_TASK LIST_.
(a) Print the part of the percpu interrupt thread starting at "Mon Dec 7 09:38:35" and ending at "number depending on the CPU.".
(b) In the percpu interrupt thread, which existing code does Will say he largely lifted to get discussion started?

_SELECTION_.
[RFC PATCH] irq: allow percpu_devid interrupts to be requested with target mask

Mon Dec 7 09:38:35 PST 2015

On Fri, Nov 27, 2015 at 08:15:52PM +0100, Thomas Gleixner wrote:
> Will,

Hi Thomas,

Thanks for the comprehensive review. Comments inline.

> On Fri, 27 Nov 2015, Will Deacon wrote:
> 
> > On multi-cluster platforms, a per-cpu interrupt may actually be wired on
> > a per-cluster basis, meaning that different devices may have the same
> > interrupt number depending on the CPU.
> > 
> > This is problematic for drivers using the percpu_device interface as
> > there is currently no way to request an interrupt of this type for a
> > subset of CPUs. Furthermore, interrupt sharing is not permitted.
> > 
> > This patch adds the ability to provide a CPU mask to the percpu
> > interrupt request/free functions such that the interrupt is only enabled
> > on those CPUs set in the mask. Each irqaction has a copy of the mask to
> > allow the percpu_devid flow handler to dispatch to the correct driver
> > when an interrupt occurs. Whilst interrupt sharing is still forbidden
> > in the usual sense, multiple actions are permitted providing that their
> > target CPU masks do not intersect.
> 
> I'm not too excited about this approach. That looks pretty much bolted
> on the existing percpu_irq machinery and you add the overhead of the
> action loop plus the mask check to each per cpu interrupt. Not really
> efficient.

Sure -- I largely just lifted the IRQF_SHARED code to get discussion
started.

> I assume that 
> 
> > meaning that different devices may have the same interrupt number
> > depending on the CPU.
> 
> means: They have the same HW interrupt number and therefor the same
> linux irq number due to the way percpu_irq works today.

Right.

> So the scenario is:
> 
> |----------------------|   |--------------------|
> |Cluster 0             |   |Cluster1            |
> |----------------------|   |--------------------|
> |PerCPU irqs 	       |   |PerCPU irqs         |
> |----------------------|   |--------------------|
> |PerClusterPerCPU irqs |   |PerCluster irqs     |
> |----------------------|   |--------------------|
> |Global shared irqs    |   |Global shared irqs  |
> |----------------------|   |--------------------|
> 
> 1) PerCPU irqs:
> 
>    Same HWirq number on all CPUs. Interrupt is raised locally on the
>    CPU from a CPU local facility (local timer, IPI receive, perf ...)
> 
>    Covered by the existing percpu interface.
> 
> 2) Shared irqs:
> 
>    Unique HWirq number for a single device interrupt. Used by globally
>    available devices. irq can be routed to any CPU.
> 
> 3) PerCluster irqs:
> 
>    Similar to PerCPU irqs, but the same HWirq number is only shared on
>    a per cluster basis.
> 
>    So we might end up with hwirqX on cluster 0 wired to the local
>    timer while it is wired to perf on cluster 1 and vice versa.

_INFORMATION SHOWN_.
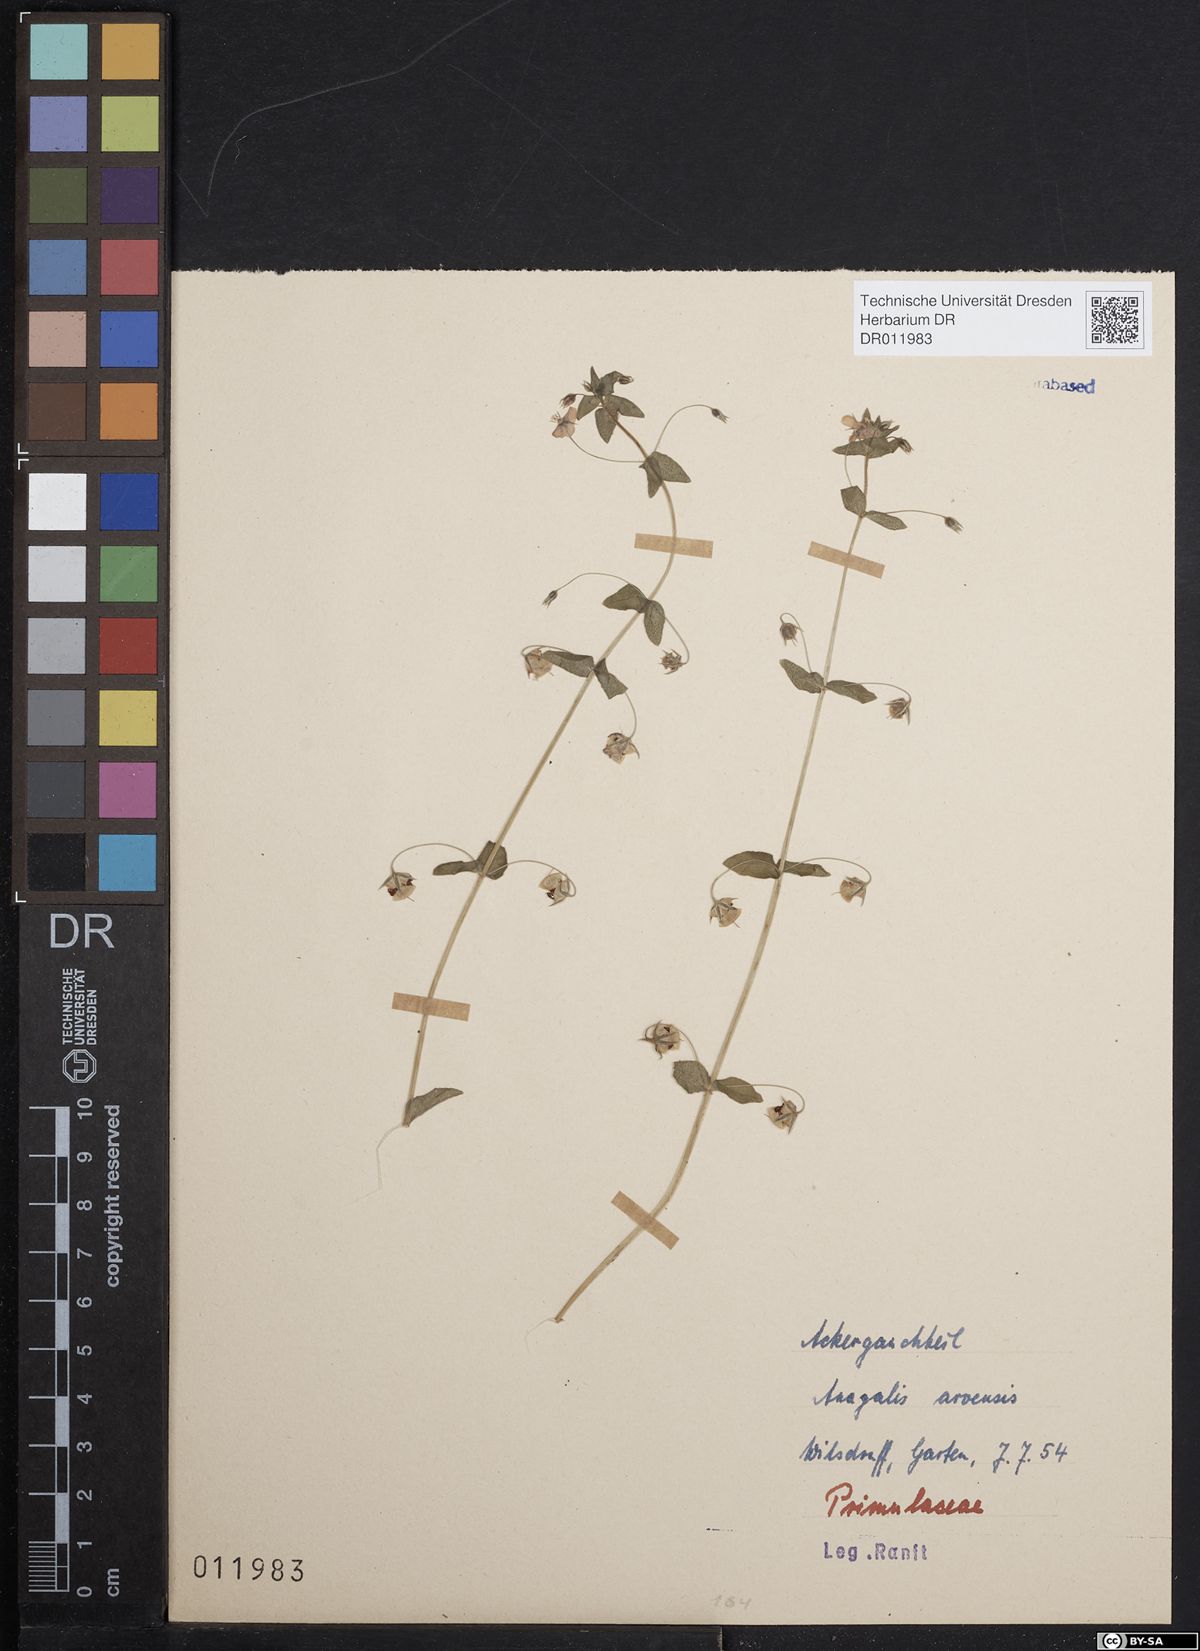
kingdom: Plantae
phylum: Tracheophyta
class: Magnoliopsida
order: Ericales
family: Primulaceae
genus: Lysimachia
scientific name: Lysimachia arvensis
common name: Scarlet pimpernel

_EXERCISE ANSWERS_.
(a)
Mon Dec 7 09:38:35 PST 2015

On Fri, Nov 27, 2015 at 08:15:52PM +0100, Thomas Gleixner wrote:
> Will,

Hi Thomas,

Thanks for the comprehensive review. Comments inline.

> On Fri, 27 Nov 2015, Will Deacon wrote:
> 
> > On multi-cluster platforms, a per-cpu interrupt may actually be wired on
> > a per-cluster basis, meaning that different devices may have the same
> > interrupt number depending on the CPU.

(b) The IRQF_SHARED code.